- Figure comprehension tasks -
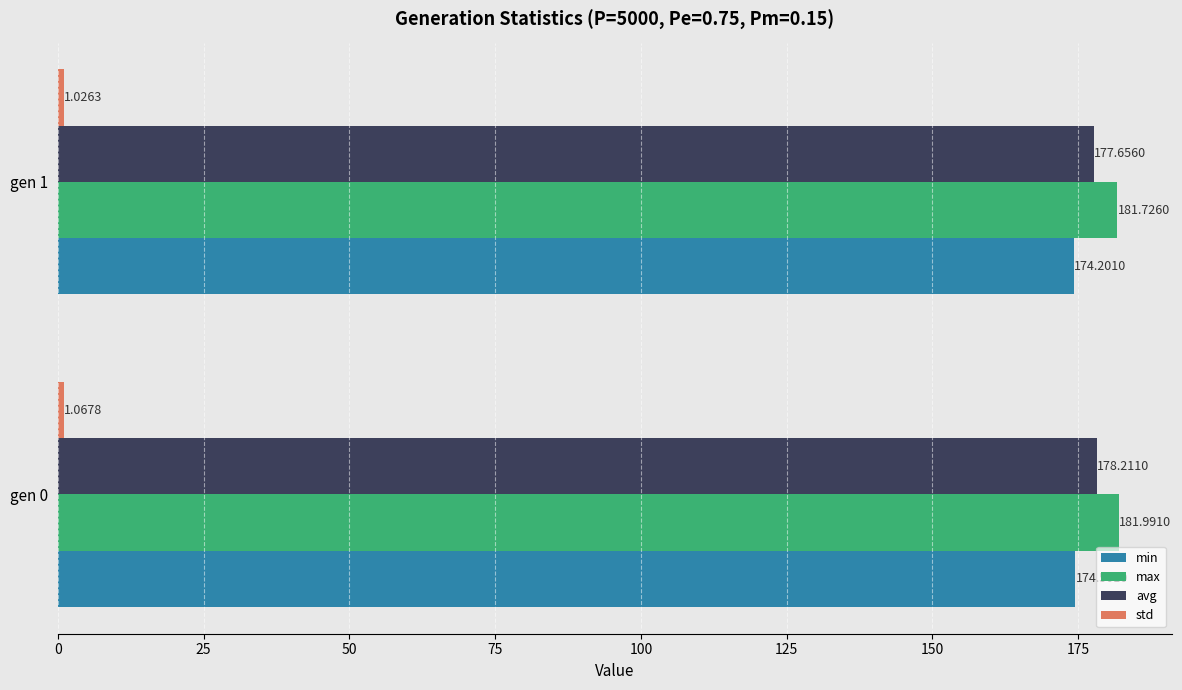

What is the total value across all series at gen 0?

535.8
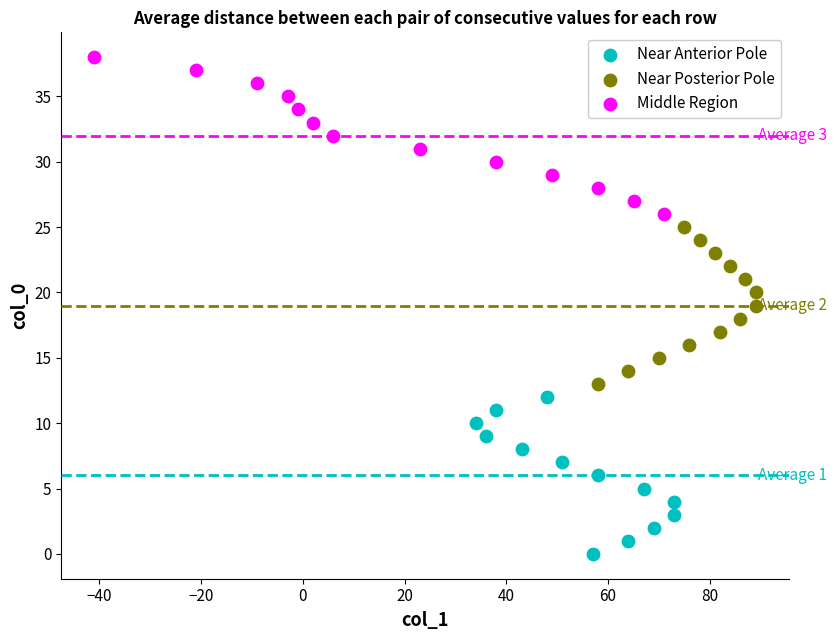

Which series reaches the minimum Y coordinate?

Near Anterior Pole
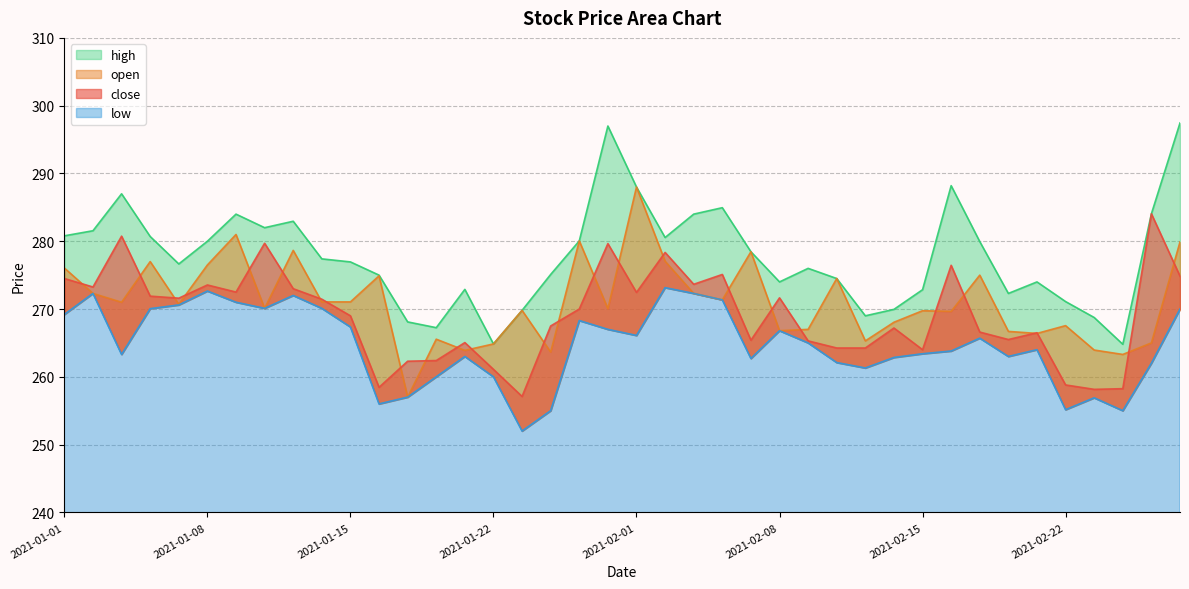

What is the label of the 1st point from the right?

2021-02-26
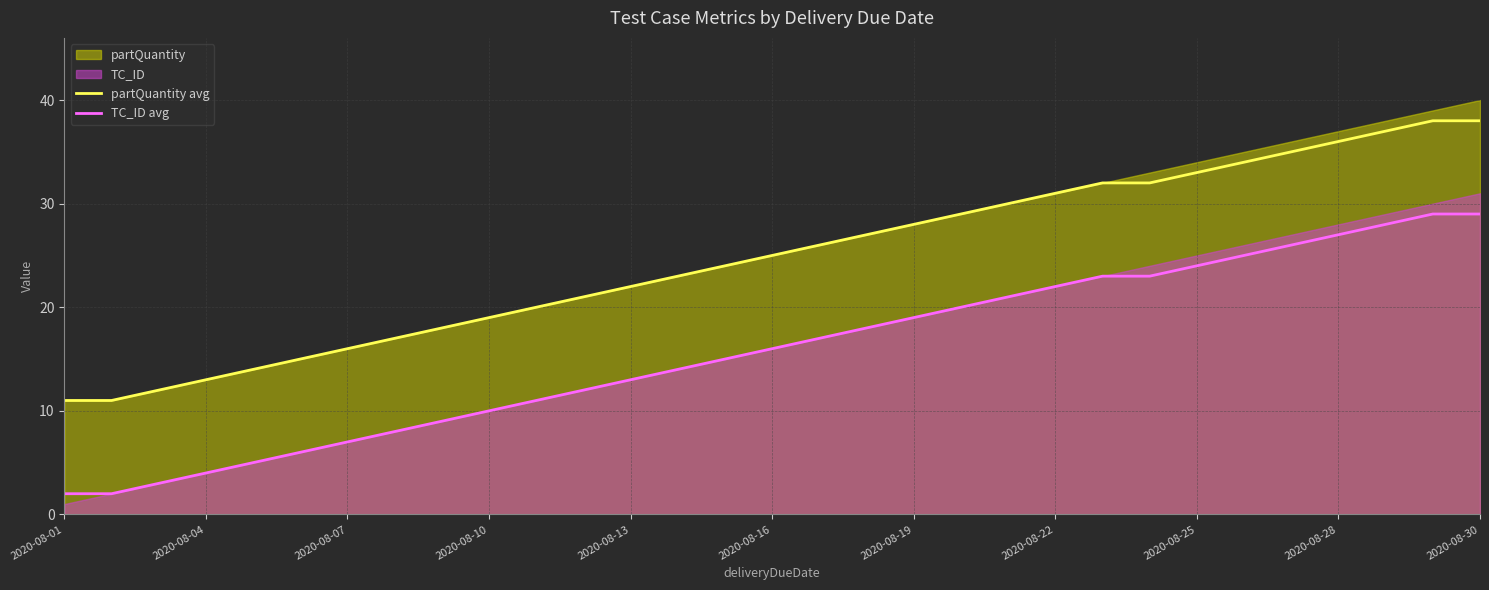

True or false: TC_ID avg has a value of 6 at 2020-08-10.

False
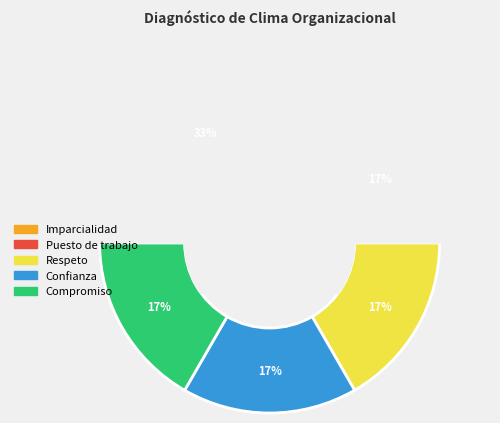

To the nearest percent, what is the combined percentage of Confianza and Compromiso?

33%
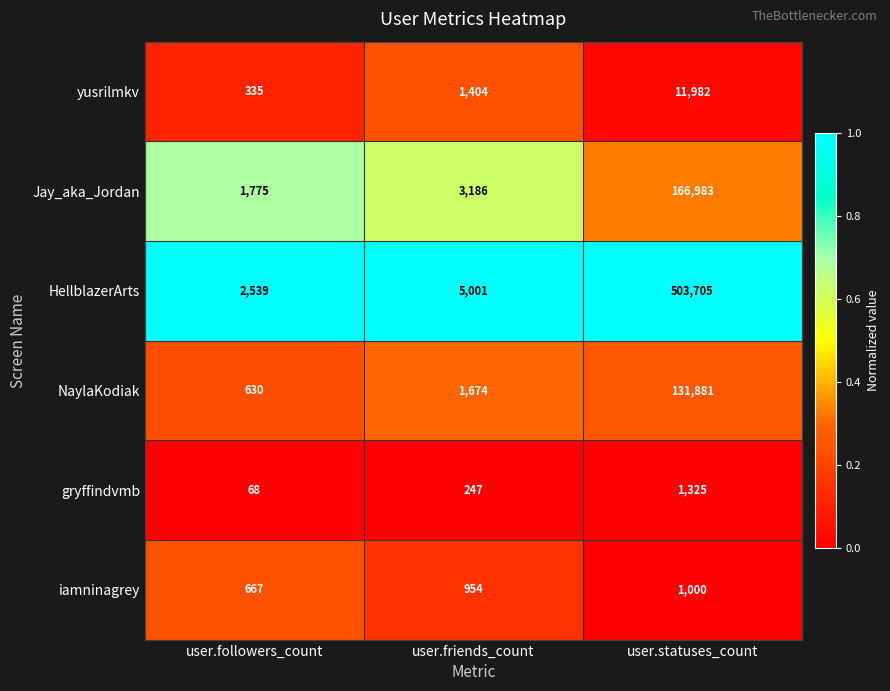

At which category does the chart reach its minimum across all series?

user.followers_count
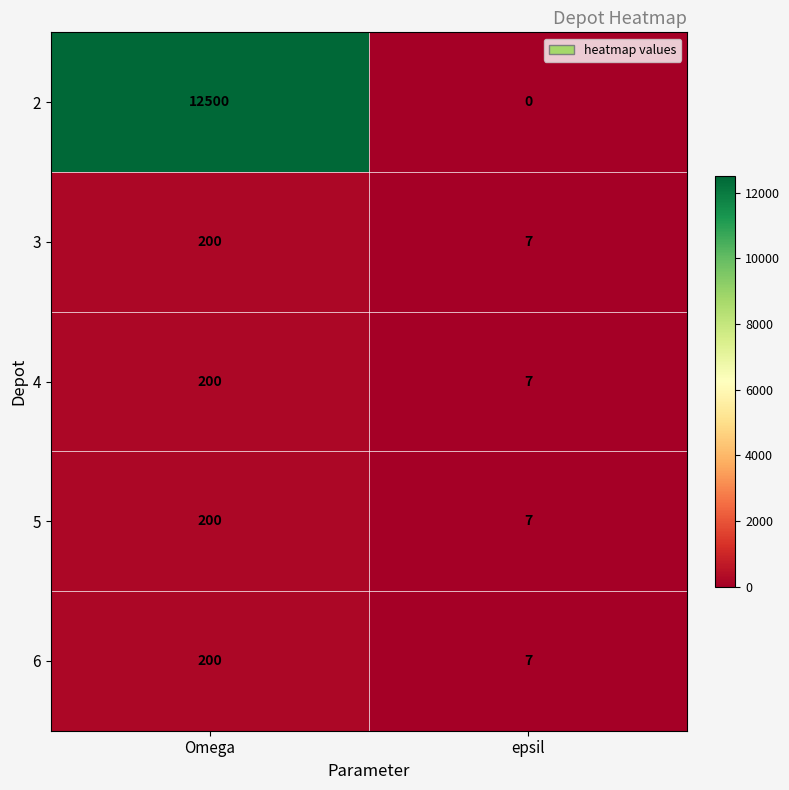

True or false: 5 has a value of 268 at Omega.

False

- What to do -
Transcribe the stretch of the records from the line containing "Near Anterior Pole" through the end of the records, omitting the pictures.

- Reply to the task -
Near Anterior Pole

What is the label of the 1st point from the right?

2021-02-26

True or false: TC_ID avg has a value of 6 at 2020-08-10.

False

To the nearest percent, what is the combined percentage of Confianza and Compromiso?

33%

At which category does the chart reach its minimum across all series?

user.followers_count

True or false: 5 has a value of 268 at Omega.

False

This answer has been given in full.